### EXERCISE DIRECTIONS
Lines from the one containing "# Step: Put" through the end of the data are to be returned exactly, and no others.

### GIVEN MATERIAL
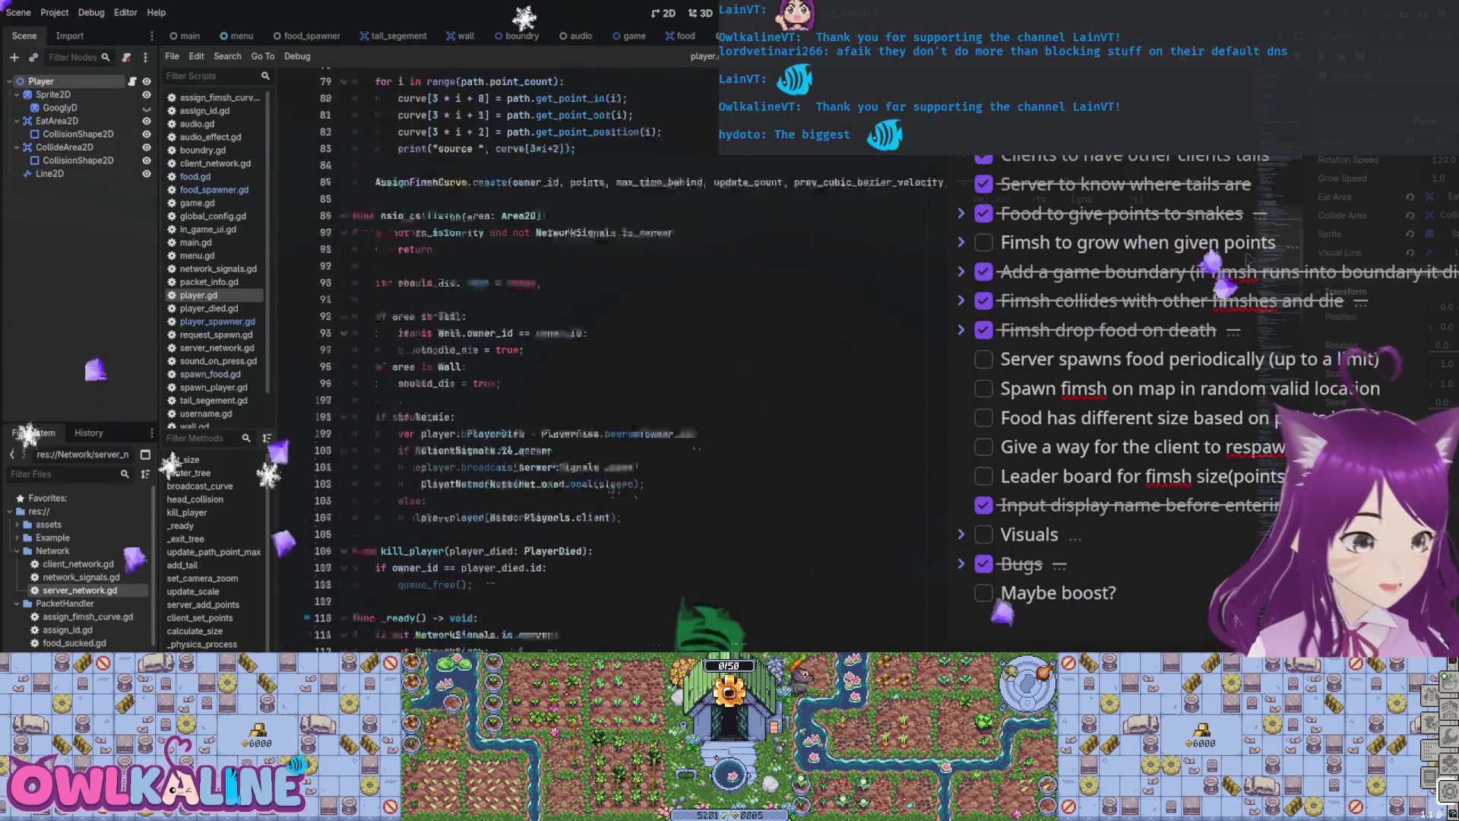
pyautogui.scroll(-15, 608, 357)
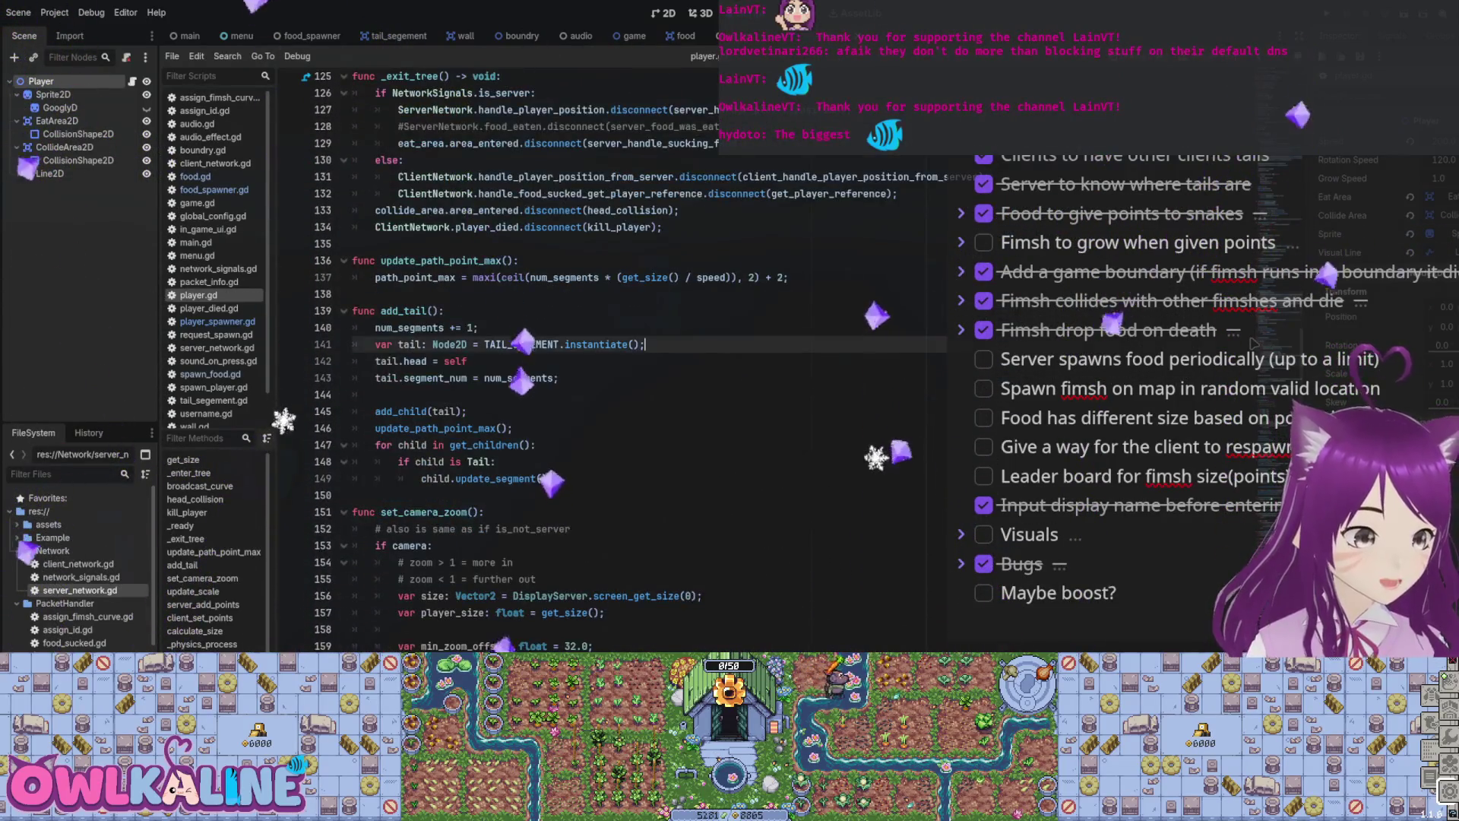
# Step: Put the caret at the end of line 137, then switch to the food scene
pyautogui.click(922, 280)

### RESPONSE TO THIS TASK
# Step: Put the caret at the end of line 137, then switch to the food scene
pyautogui.click(922, 280)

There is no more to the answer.